El concepto de «ciudades de 15 minutos» ha cobrado fuerza tras la pandemia, que cambió nuestra relación con el espacio urbano. La idea es simple pero poderosa: todas las necesidades diarias (trabajo, escuela, salud, ocio) deben estar accesibles caminando o en bicicleta en un radio de 15 minutos.
Esta propuesta, impulsada por el urbanista Carlos Moreno, busca crear barrios más autosuficientes, menos dependientes del automóvil y con una mayor calidad de vida. París ha sido una de las primeras grandes ciudades en adoptar este modelo de forma ambiciosa.

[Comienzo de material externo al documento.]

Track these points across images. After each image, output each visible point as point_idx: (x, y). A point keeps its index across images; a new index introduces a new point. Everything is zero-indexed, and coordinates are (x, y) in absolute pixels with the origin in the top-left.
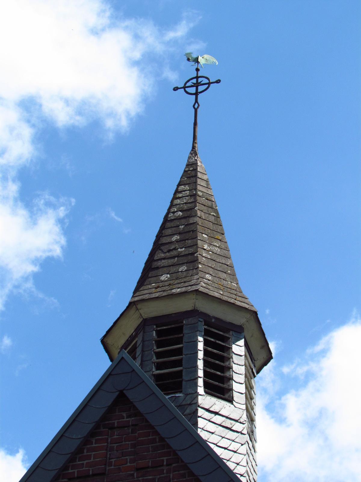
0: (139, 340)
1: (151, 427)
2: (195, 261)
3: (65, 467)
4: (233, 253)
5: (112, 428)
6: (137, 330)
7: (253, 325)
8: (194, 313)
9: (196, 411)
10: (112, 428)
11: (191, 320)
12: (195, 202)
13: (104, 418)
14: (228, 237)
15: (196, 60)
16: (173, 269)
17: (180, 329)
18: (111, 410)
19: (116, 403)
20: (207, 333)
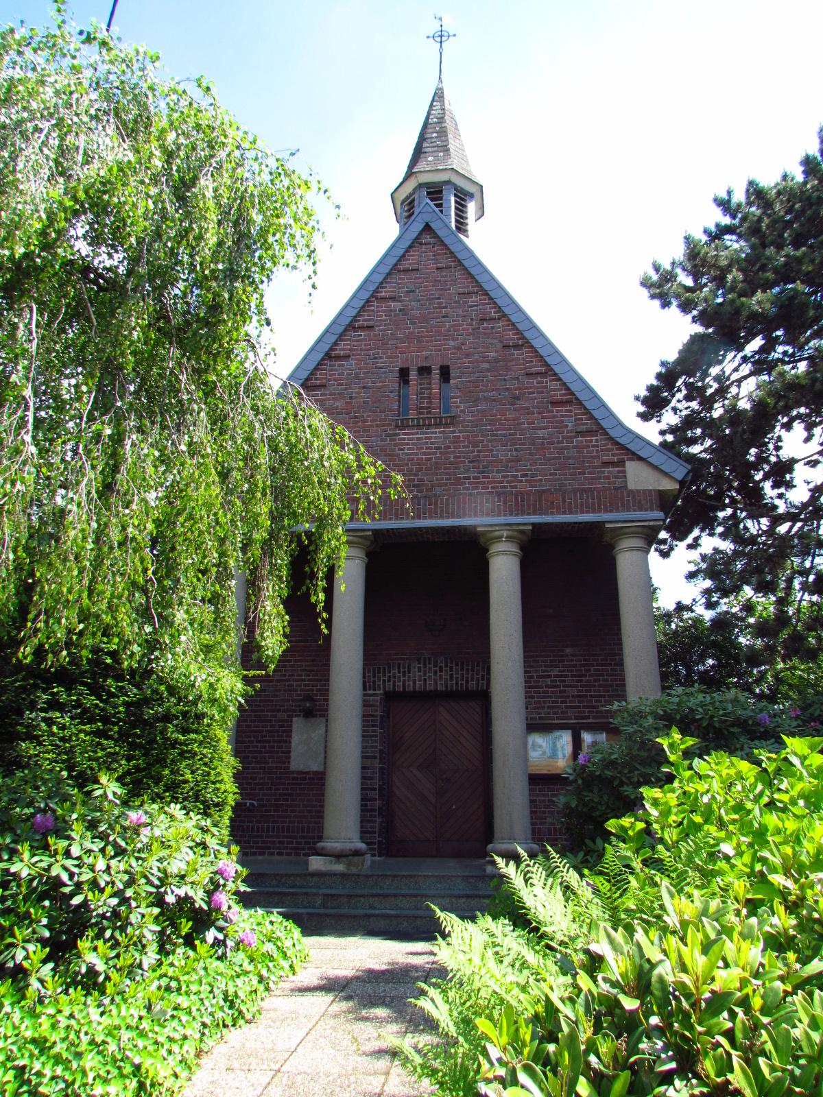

El impacto de este diseño urbano es múltiple: reduce la contaminación, mejora la salud mental, promueve la economía local y fortalece el tejido comunitario. Todo esto en un contexto de crisis climática que exige replantear el modo en que habitamos las ciudades.
Sin embargo, también enfrenta críticas. Algunos señalan que podría profundizar la segregación urbana si no se implementa con justicia social. Otros dudan de su viabilidad en ciudades altamente dispersas o con problemas de infraestructura básica.
A pesar de los desafíos, muchas urbes están empezando a experimentar con proyectos piloto. Barcelona, Melbourne, Bogotá y Portland están rediseñando barrios bajo estos principios, adaptándolos a su contexto local.
Más que una moda, la ciudad de 15 minutos representa un cambio de paradigma urbano. Su éxito dependerá de la voluntad política, la participación ciudadana y una visión integral del desarrollo sostenible.